Conduct a Google search for the health benefits of honey and a sprawling list of organic food and health and fitness websites will appear. Hundreds of websites will claim seemingly minor or more radical benefits of honey. Conduct a similar search for royal jelly and the claims will become more outlandish. Several sources claim that honey and royal jelly will cure menopause and male infertility. Are these health benefits replicable and observable or anecdotal? Let’s examine three more often claimed benefits of honey: weight loss, improved athletic performance, and improved memory.
First, in general, the National Honey Board states, “a tablespoon of raw honey contains 64 calories, is fat-free, cholesterol-free, and sodium-free,” and royal jelly contains “vitamin B5 and other B vitamins, biotin, inositol, folate, nucleic acids, gamma globulin and 17 different amino acids, including the eight essential amino acids that the human body cannot produce.” Honey contains nutrients such as protein, water, fiber, sugars and various vitamins and minerals. Fiber and other nutrients are essential to dissolve fats and cholesterol. While claiming honey contributes to weight loss may be an exaggeration, it is certainly a better sweet alternative than sugar or artificial sweeteners. Honey has also been shown to lower weight gain, adiposity, and triglycerides than sucrose in rats.
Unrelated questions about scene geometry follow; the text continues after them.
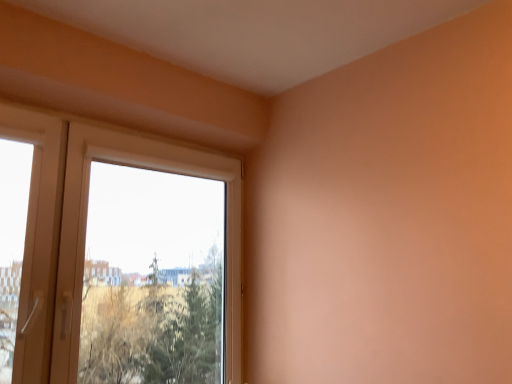
Where is `white glossy door at left`? The width and height of the screenshot is (512, 384). white glossy door at left is located at coordinates (38, 237).

What do you see at coordinates (38, 237) in the screenshot? The image size is (512, 384). I see `white glossy door at left` at bounding box center [38, 237].

This screenshot has height=384, width=512. What do you see at coordinates (85, 232) in the screenshot?
I see `white plastic window at upper left` at bounding box center [85, 232].

I want to click on white plastic window at upper left, so click(85, 232).

The width and height of the screenshot is (512, 384). Find the location of `white glossy door at left`. white glossy door at left is located at coordinates (38, 237).

Is white glossy door at left to the right of white plastic window at upper left from the viewer's perspective?

Incorrect, white glossy door at left is not on the right side of white plastic window at upper left.

Does white glossy door at left lie behind white plastic window at upper left?

No, white glossy door at left is closer to the camera.

Which is more distant, (x=33, y=154) or (x=32, y=217)?

The point (x=33, y=154) is behind.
Next, honey has been shown to boost athletic performance. Richard Kreider of the University of Memphis Exercise and Sport Nutrition Laboratory stated, "Most of the studies to date have shown supplementation with glucose to provide the extra staying power. We were pleased to find that honey, a 'cocktail' of various natural sugars, performed just as well." Honey, being a natural source of carbohydrates, is a great boost for exercise.
Lastly, a study has claimed that women experienced a boost in memory after eating twenty grams of honey a day. However, some have criticized the study for the lack of a blind procedure. Stanford researcher Dr. Victor Henderson stated that perceived memory problems are often not real when examined objectively. If there is real concern, memory issues are most likely related to depression, sleep problems, or medication. Also, some voiced concerns over the amount of honey the participants were required to eat.
Clearly, raw honey does have nutritional and health benefits. While it may not be a cure-all for all ailments, it can greatly help weight loss and athletic performance. Currently, one is not able to conclude that honey can cure memory loss or other more serious conditions.